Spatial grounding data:
--
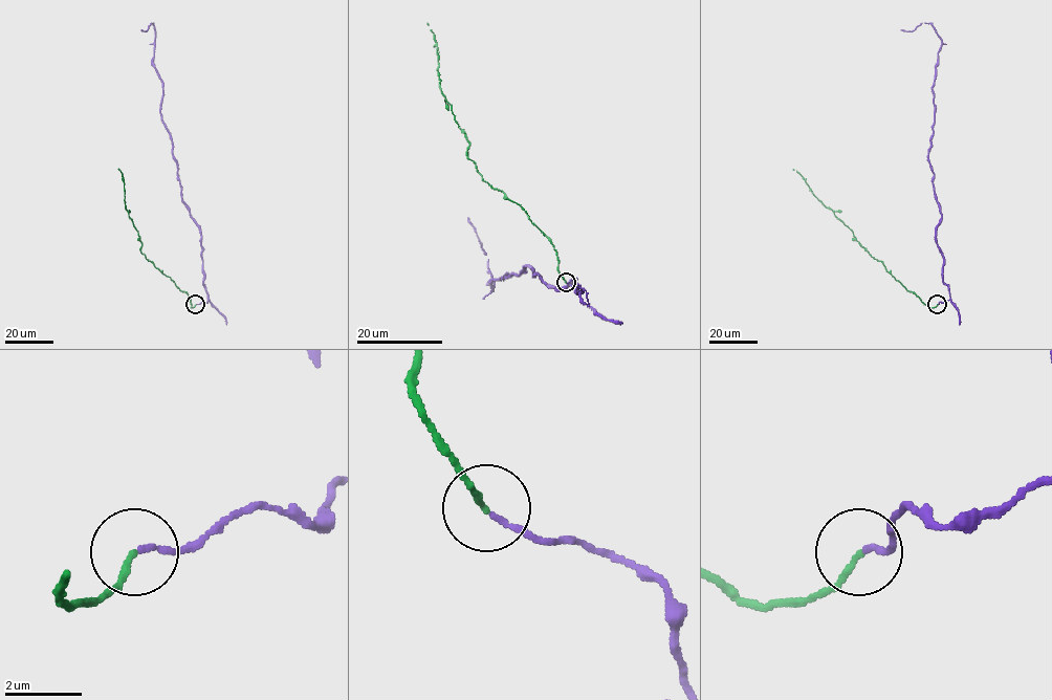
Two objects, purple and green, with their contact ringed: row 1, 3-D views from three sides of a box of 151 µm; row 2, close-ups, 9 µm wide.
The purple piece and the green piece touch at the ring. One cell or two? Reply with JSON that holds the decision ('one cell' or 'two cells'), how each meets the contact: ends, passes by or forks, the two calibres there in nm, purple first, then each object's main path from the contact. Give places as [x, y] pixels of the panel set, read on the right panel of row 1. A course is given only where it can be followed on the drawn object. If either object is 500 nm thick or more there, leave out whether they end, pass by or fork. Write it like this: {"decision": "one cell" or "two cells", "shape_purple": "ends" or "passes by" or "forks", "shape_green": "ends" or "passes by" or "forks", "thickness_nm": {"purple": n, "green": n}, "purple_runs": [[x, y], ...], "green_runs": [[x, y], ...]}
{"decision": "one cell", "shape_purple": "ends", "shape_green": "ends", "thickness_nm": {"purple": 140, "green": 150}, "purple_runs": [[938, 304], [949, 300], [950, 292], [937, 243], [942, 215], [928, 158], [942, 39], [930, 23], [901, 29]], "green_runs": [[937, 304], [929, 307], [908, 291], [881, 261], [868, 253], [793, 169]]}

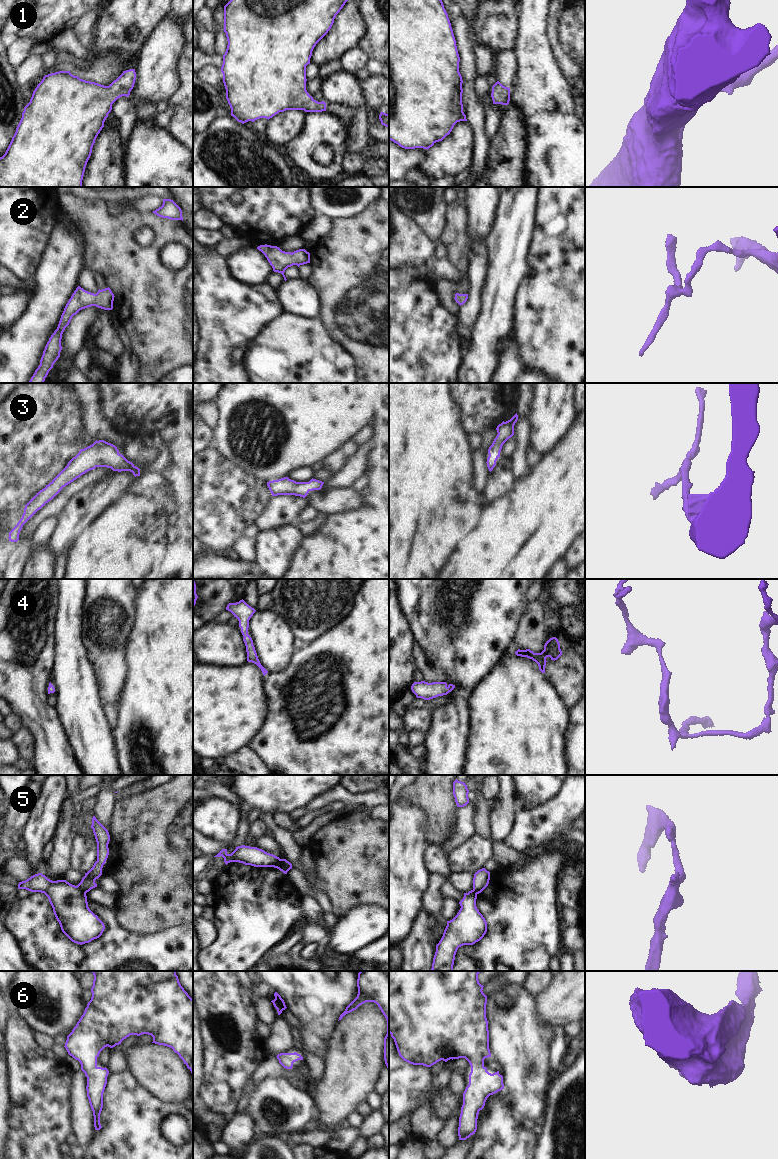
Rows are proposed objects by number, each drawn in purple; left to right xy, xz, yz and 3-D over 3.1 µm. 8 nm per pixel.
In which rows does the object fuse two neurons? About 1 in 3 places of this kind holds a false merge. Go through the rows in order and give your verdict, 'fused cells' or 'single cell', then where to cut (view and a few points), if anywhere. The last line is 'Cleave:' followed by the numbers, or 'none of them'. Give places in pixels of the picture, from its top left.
--
**EXERCISE OBJECTIVE**: In the records above, some lines hold the word "left". Say how many, and nothing more.

**EXERCISE RESPONSE**: 2